The heavy collective fine of seventy-four thousand dollars has been assessed in Hartford, Conn., by a jury in the United States circuit court against about two hundred trade union members who had tried by boycott to destroy the business of a manufacturing hatter, Mr. Loewe of Danbury. The action was brought under the Sherman or anti-trust law. In 1902 the employees of Mr. Loewe's firm went onstrike, with the main object of making the shop a closed or union shop. To carry their point the strikers and their friends not only refused to buy the goods (a thing they had a perfect right to do), but they systematically instigated boycotts against firms everywhere which sold these goods. The supreme court properly held that there was a wrongful restriction of interstate traffic, that individuals acting in and through a union could violate the law as truly as could corporations. Such a combination as a secondary boycott might be, under the common law, a conspiracy to injure, and under the Sherman law it became a combination to restrict interstate commerce. The decision affirms the individual responsibility of every member of a union, though an unincorporated body, for the acts of its officers and agents in furtherance of its purposes.
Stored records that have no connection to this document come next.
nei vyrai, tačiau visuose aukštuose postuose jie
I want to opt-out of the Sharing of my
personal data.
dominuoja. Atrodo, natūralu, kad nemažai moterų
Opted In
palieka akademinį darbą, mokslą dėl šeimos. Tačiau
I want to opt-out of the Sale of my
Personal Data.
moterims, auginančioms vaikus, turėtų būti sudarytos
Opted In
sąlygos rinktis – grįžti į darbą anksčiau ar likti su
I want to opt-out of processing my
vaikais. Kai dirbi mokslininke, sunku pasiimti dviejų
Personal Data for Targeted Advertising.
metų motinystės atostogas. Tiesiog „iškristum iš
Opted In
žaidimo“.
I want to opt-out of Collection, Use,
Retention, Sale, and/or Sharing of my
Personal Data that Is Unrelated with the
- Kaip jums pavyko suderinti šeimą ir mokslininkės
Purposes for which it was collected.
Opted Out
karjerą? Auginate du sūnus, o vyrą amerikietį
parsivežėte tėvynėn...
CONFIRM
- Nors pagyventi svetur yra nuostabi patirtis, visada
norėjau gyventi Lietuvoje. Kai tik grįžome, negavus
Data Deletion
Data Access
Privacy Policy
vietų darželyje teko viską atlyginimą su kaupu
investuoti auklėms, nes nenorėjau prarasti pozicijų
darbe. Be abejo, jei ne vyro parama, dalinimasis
At the hearing before the House agricultural committee on the bill to create a forest reserve in the White Mountains and the southern Appalachians, it was stated that all the streams in this country which are benefited to any very large degree by forest reserves supply less than ten per cent of the water-power of the country. The acquisition of two hundred million acres has improved only the tiniest fraction of the water-power used by the nation. If the White Mountain reserve is acquired, it will benefit thirty-seven per cent of the water-power of the country, for that is the fraction which is supplied by the rivers rising in the proposed reserve. No single reserve which has ever been acquired has affected the commercial prosperity of the country to such a degree as the White Mountain reserve will affect it.